Skip to main content

Signals concepts

Signals introduces a new set of data governance concepts to Snowplow. As with schemas for Snowplow event data, Signals components are strictly defined, structured, and versioned.

Signals has three main configurable components:

  • Attribute groups, for defining and calculating attributes
  • Services, for consuming calculated attributes in your applications
  • Interventions, for consuming calculated attributes and triggering actions in your applications

Attribute groups are where you define the behavioral data you want to calculate. Each attribute group contains multiple attributes - the specific facts about user behavior you want to measure or take action on - along with the configuration that defines how to calculate them, and from what data. Attributes can only be defined within attribute groups; they are effectively properties of the attribute group.

To use attributes to trigger actions such as in-app messages, discounts, or personalized journeys, use services or interventions.

Services provide a stable interface layer between your calculated attributes and your applications. Each service can contain multiple attribute groups, pinned to specific versions. You'd build the logic within your application for how to use the retrieved attributes. Interventions are a separate abstraction for defining when to trigger actions in your application.

Detailed Signals architecture showing how attribute groups, services, and interventions connect to the Profiles Store

Attribute groups

Attribute groups are where you define the data you want to calculate. Each attribute group is a versioned collection that specifies:

  • The attributes to calculate - the specific behavioral facts about users
  • The data source - whether to calculate from the real-time stream, or in batch from the warehouse
  • The attribute key that provides the analytical context
  • Other metadata such as description or owner

Types of attribute

Attributes describe what kind of calculation to perform, and what event data to evaluate. They can only exist within attribute groups.

Attributes can be categorized into four main types, depending on the type of user behavior you want to understand:

TypeDescriptionExample
Time windowedActions that happened within the last X period of timeproducts_added_to_cart_last_10_min
LifetimeCalculated over all the available datatotal_product_price_clv
First touchThe first event or property that happenedfirst_mkt_source
Last touchThe most recent event or property that happenedlast_device_class

Signals includes a range of different aggregations for calculating attributes, including mean, counter, or unique_list. See the full list in the attribute configuration page.

Attribute keys

An attribute key is an identifier that provides the analytical context for all attribute calculations within a group. The identifier can be any atomic field of a Snowplow event, such as domain_userid.

Your tasks -
[1] Transcribe the Signals concepts page between "Signals introduces a" and "the attribute group.", inclusive.
[2] Using the Signals concepts page, explain in one to three sentences what services do and how they relate to attribute groups.
[3] Resume the Signals concepts page after its final sentence.

Stored entries -
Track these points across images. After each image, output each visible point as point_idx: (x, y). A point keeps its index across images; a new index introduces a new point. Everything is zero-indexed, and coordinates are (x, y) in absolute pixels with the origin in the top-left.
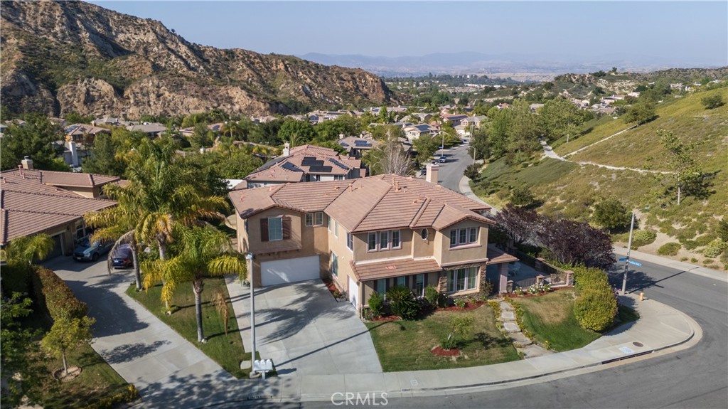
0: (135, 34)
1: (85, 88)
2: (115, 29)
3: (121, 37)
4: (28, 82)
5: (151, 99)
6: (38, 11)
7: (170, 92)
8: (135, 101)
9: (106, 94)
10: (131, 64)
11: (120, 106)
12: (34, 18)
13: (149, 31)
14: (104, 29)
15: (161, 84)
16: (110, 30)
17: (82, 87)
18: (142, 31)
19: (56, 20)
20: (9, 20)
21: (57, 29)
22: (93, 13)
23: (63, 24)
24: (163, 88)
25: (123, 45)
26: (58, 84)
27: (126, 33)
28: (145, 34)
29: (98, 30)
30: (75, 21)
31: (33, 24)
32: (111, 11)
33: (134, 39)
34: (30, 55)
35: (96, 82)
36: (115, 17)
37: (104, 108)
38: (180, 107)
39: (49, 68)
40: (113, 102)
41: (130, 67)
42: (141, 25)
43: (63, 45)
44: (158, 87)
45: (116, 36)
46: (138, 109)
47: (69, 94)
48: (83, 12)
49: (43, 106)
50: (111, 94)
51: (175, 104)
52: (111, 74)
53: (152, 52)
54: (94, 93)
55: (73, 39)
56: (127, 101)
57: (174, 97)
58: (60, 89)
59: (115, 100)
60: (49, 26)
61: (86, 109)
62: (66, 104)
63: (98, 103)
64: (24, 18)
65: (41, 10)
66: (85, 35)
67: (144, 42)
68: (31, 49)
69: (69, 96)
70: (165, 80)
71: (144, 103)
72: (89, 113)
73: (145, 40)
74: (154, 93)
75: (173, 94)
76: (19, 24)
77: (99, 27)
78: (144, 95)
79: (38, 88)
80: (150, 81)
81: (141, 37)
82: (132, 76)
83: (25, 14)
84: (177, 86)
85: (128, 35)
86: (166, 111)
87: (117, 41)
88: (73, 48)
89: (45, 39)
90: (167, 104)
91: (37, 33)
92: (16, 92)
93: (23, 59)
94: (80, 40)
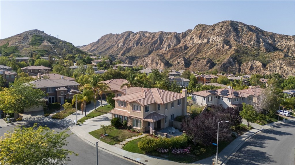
0: (286, 42)
1: (251, 64)
2: (277, 41)
3: (279, 44)
4: (232, 61)
5: (277, 69)
6: (247, 37)
7: (287, 66)
8: (270, 69)
9: (259, 66)
10: (275, 55)
11: (263, 71)
12: (245, 39)
13: (292, 41)
14: (272, 41)
15: (283, 63)
16: (275, 41)
17: (250, 64)
18: (289, 41)
19: (252, 39)
20: (236, 41)
21: (252, 42)
22: (269, 35)
23: (254, 41)
24: (283, 64)
25: (279, 47)
26: (243, 62)
27: (281, 42)
28: (290, 42)
29: (270, 42)
30: (260, 39)
31: (244, 42)
32: (277, 34)
33: (284, 44)
34: (237, 52)
35: (256, 62)
36: (278, 36)
37: (256, 72)
38: (290, 73)
39: (242, 57)
40: (261, 70)
41: (274, 56)
42: (289, 39)
43: (252, 48)
44: (281, 64)
45: (277, 44)
46: (270, 73)
47: (245, 66)
48: (265, 36)
49: (235, 70)
50: (261, 67)
51: (288, 72)
52: (265, 59)
53: (291, 49)
54: (254, 66)
55: (257, 46)
56: (267, 69)
57: (288, 68)
58: (242, 64)
59: (262, 69)
60: (249, 42)
61: (249, 72)
62: (243, 70)
63: (255, 70)
64: (241, 40)
65: (248, 36)
66: (262, 44)
67: (289, 46)
68: (238, 50)
69: (245, 67)
70: (286, 61)
71: (273, 71)
72: (250, 73)
73: (289, 45)
74: (279, 66)
75: (288, 67)
76: (239, 42)
77: (270, 41)
78: (274, 67)
79: (235, 64)
80: (278, 62)
81: (288, 43)
82: (274, 59)
83: (242, 38)
84: (290, 64)
85: (282, 43)
86: (283, 74)
87: (277, 45)
88: (256, 49)
89: (247, 46)
90: (284, 71)
91: (244, 45)
92: (227, 65)
93: (234, 54)
94: (260, 46)
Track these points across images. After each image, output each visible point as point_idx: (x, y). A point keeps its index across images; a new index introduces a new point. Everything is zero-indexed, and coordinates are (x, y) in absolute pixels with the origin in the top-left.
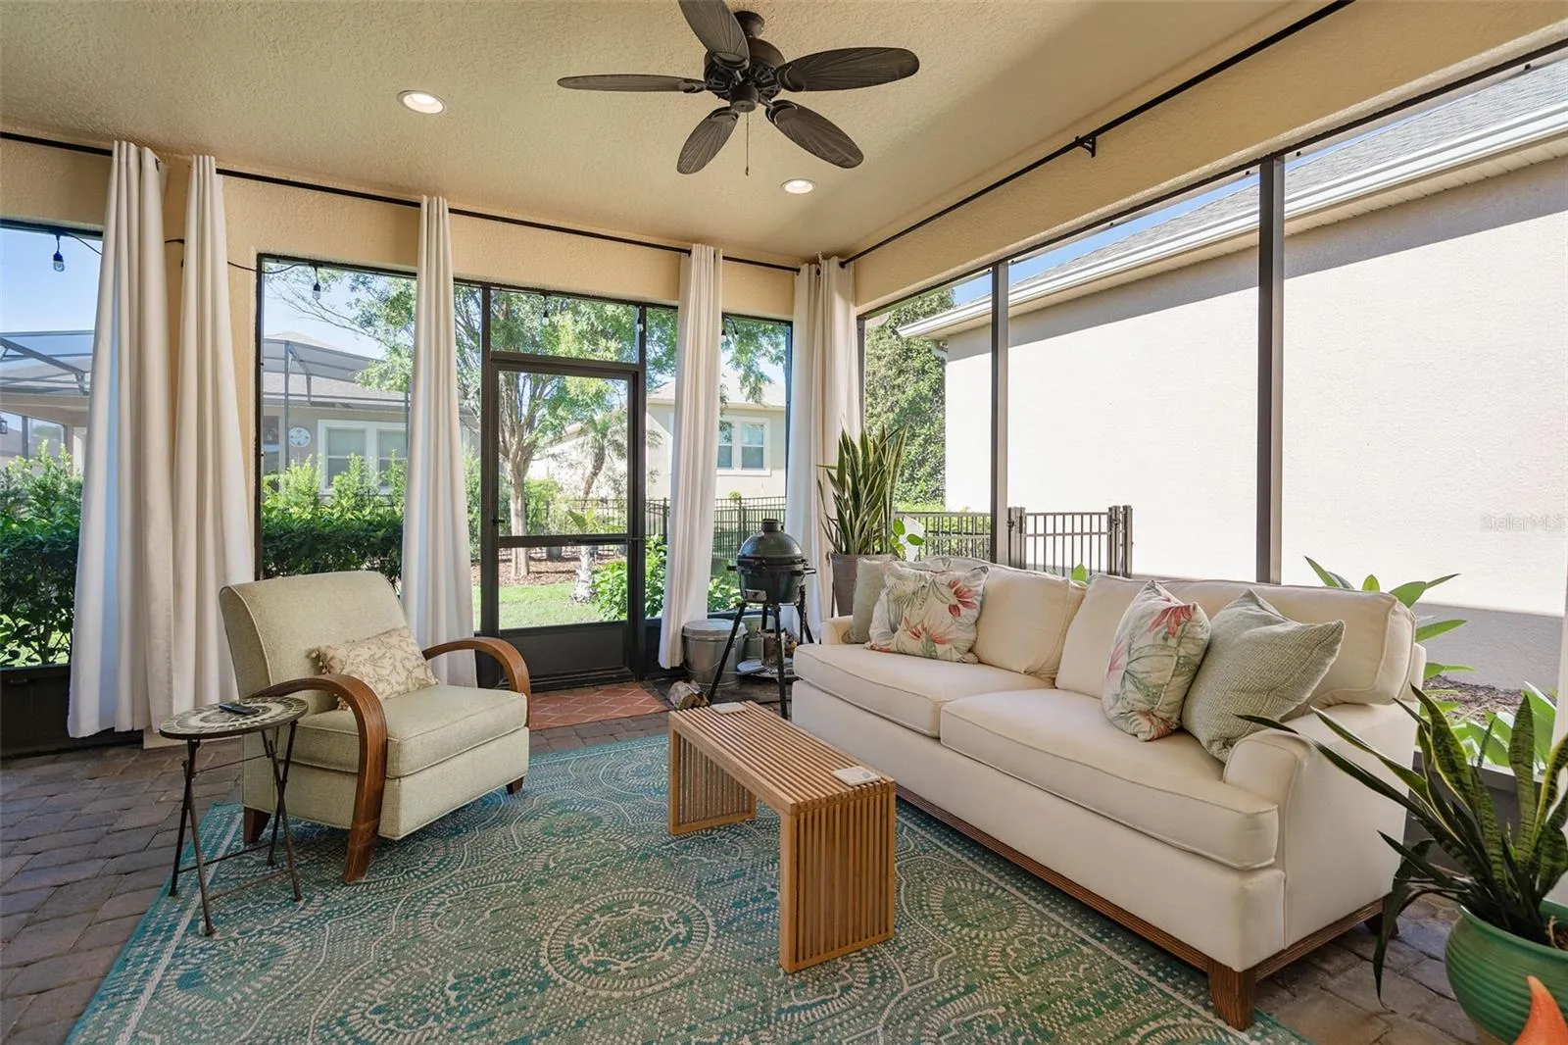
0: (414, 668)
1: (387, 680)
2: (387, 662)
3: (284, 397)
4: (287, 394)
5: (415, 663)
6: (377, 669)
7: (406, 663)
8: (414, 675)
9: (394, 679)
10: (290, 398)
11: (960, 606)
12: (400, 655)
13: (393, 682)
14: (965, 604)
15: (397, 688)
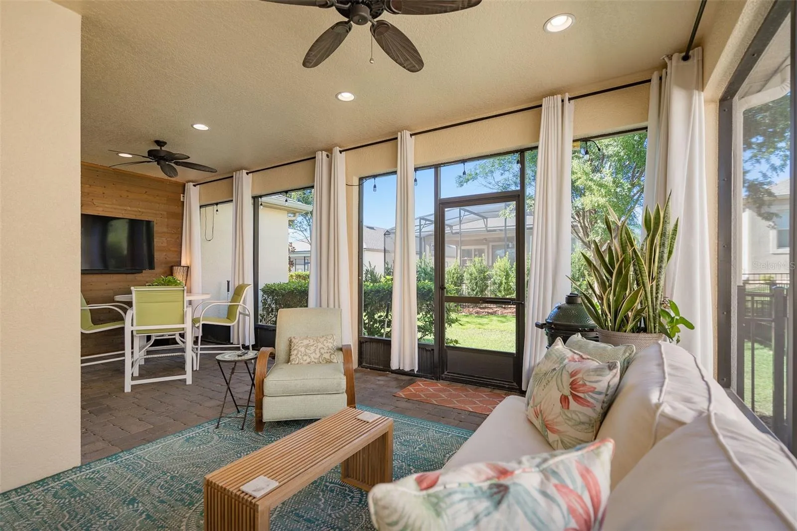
0: (325, 353)
1: (309, 356)
2: (313, 348)
3: (504, 228)
4: (506, 226)
5: (326, 351)
6: (307, 350)
7: (322, 350)
8: (324, 356)
9: (312, 356)
10: (507, 228)
11: (570, 398)
12: (320, 345)
13: (312, 357)
14: (576, 397)
15: (313, 360)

Answers by task -
[1]
Signals introduces a new set of data governance concepts to Snowplow. As with schemas for Snowplow event data, Signals components are strictly defined, structured, and versioned.

Signals has three main configurable components:

  • Attribute groups, for defining and calculating attributes
  • Services, for consuming calculated attributes in your applications
  • Interventions, for consuming calculated attributes and triggering actions in your applications

Attribute groups are where you define the behavioral data you want to calculate. Each attribute group contains multiple attributes - the specific facts about user behavior you want to measure or take action on - along with the configuration that defines how to calculate them, and from what data. Attributes can only be defined within attribute groups; they are effectively properties of the attribute group.

[2] Services provide a stable interface layer between calculated attributes and the applications that use them. Each service can contain multiple attribute groups, pinned to specific versions. The logic for how to use the retrieved attributes is built within the application.

[3]
To demonstrate the necessity of attribute keys, consider the attribute num_views_in_last_10_min. It represents a count of page view events, with a 10 minute time limit. This table lists some possible meanings of the attribute, based on the attribute key configured for its attribute group:

AttributeAttribute keyDescription
num_views_in_last_10_minUserHow many pages a user has viewed within the last 10 minutes
num_views_in_last_10_minPageHow many page views a page has received within the last 10 minutes
num_views_in_last_10_minProductHow many times a product has been viewed within the last 10 minutes
num_views_in_last_10_minAppHow many page views occurred within an app in the last 10 minutes
num_views_in_last_10_minDeviceHow many page views came from a specific device in the last 10 minutes
num_views_in_last_10_minMarketing campaignHow many page views were generated by a campaign in the last 10 minutes
num_views_in_last_10_minGeographic regionHow many page views came from users in one region within the last 10 minutes
num_views_in_last_10_minCustomer segmentHow many page views were generated by users in a segment within the last 10 minutes

Each of these is likely to have a different calculated value.

You can define your own attribute keys, or use the built-in ones. Signals comes with predefined attribute keys for user, device, and session. Their identifiers are from the out-of-the-box atomic user-related fields in all Snowplow events.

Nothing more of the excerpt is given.